No need to float a trial balloon. Carol McCullough Fitzgerald CW’63, executive producer of PoliticalFest, is sure the nonpartisan celebration of American politics she’s planning will be a strong sideshow to this summer’s Republican National Convention. She says the nine-day event, which runs from July 26 to August 3, “will engage the public and visitors to the Philadelphia area, not only the 4,000 delegates and their guests, but the people who live here and want to have a convention experience but really can’t because of the physical restrictions.”

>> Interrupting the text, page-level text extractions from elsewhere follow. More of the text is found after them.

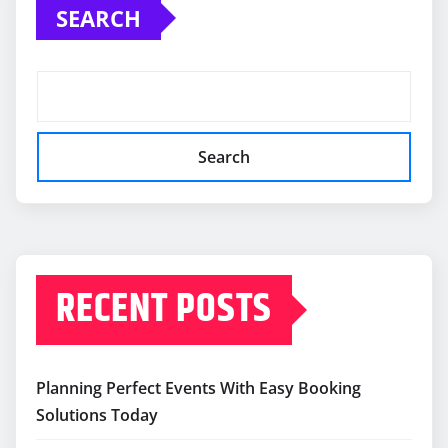
SEARCH
Search
RECENT POSTS
Planning Perfect Events With Easy Booking
Solutions Today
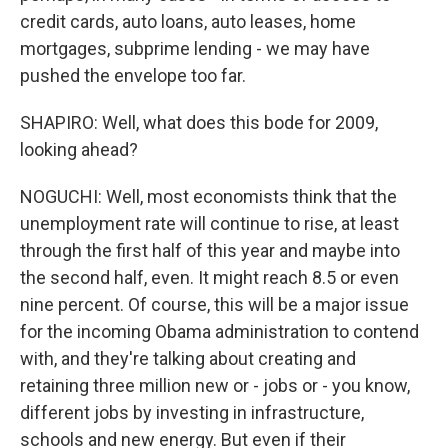
credit cards, auto loans, auto leases, home
mortgages, subprime lending - we may have
pushed the envelope too far.
SHAPIRO: Well, what does this bode for 2009,
looking ahead?
NOGUCHI: Well, most economists think that the
unemployment rate will continue to rise, at least
through the first half of this year and maybe into
the second half, even. It might reach 8.5 or even
nine percent. Of course, this will be a major issue
for the incoming Obama administration to contend
with, and they're talking about creating and
retaining three million new or - jobs or - you know,
different jobs by investing in infrastructure,
schools and new energy. But even if their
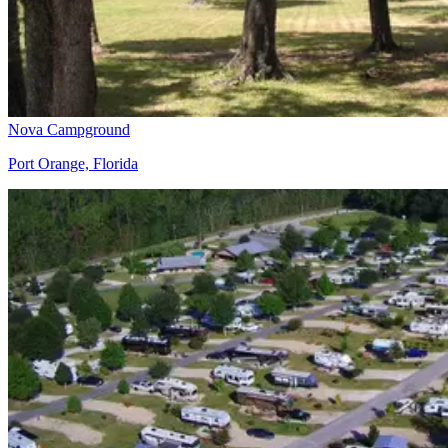
Nova Campground
Port Orange, Florida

    Appointed to the post by former mayor Edward G. Rendell C’65, Fitzgerald has been working hard to create an experience that will be both educational and entertaining. “This is the first time anything like this has been done in conjunction with a nominating convention,” she says, “so we’re really creating the model. And I am working with wonderful people from both sides of the aisle.” (Hers is not the only Penn connection to the convention. Karen Buchholz G’97 is president of the convention-hosting committee, Philadelphia 2000; David Cohen L’81 and Brian Roberts W’81 are co-chairs.)
    There will be four components running through PoliticalFest: 
    The Experience, featuring interactive games and virtual reality; Media Central, where live programs will be broadcast; The Stage; and Memorabilia.

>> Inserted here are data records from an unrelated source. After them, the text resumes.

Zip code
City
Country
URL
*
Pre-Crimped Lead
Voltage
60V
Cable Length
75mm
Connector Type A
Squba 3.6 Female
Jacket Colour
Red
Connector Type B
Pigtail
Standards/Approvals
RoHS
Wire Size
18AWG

    So while the next Republican presidential candidate is being chosen at the First Union Center, visitors to PoliticalFest at the Pennsylvania Convention Center can tape themselves delivering a nominating speech for the candidate of their choice; browse through artifacts on loan from various presidential libraries; watch political films, live pundits and musical performances; and check out a replica of an Air Force One—or possibly, a smaller plane that was actually used by a former president.
    Fitzgerald, who has nearly 20 years of experience organizing special events, including alumni reunions at Penn and Drexel University, calls her latest job “a test of everything I’ve ever done. But it’s truly exciting to work on something you really care about and know it’s for your home town.”
    Lately, she has spent a considerable amount of time traveling outside of Philadelphia to borrow artifacts that will “make the presidency more personal.”
    And when the real thing is not available—such as the Oval Office —a replica will do. Fitzgerald was hoping to borrow the one from the set of West Wing, on which her daughter, Melissa C’87, plays a character in the White House press office named “Carol Fitzgerald.” Alas, the television show will be filming in July.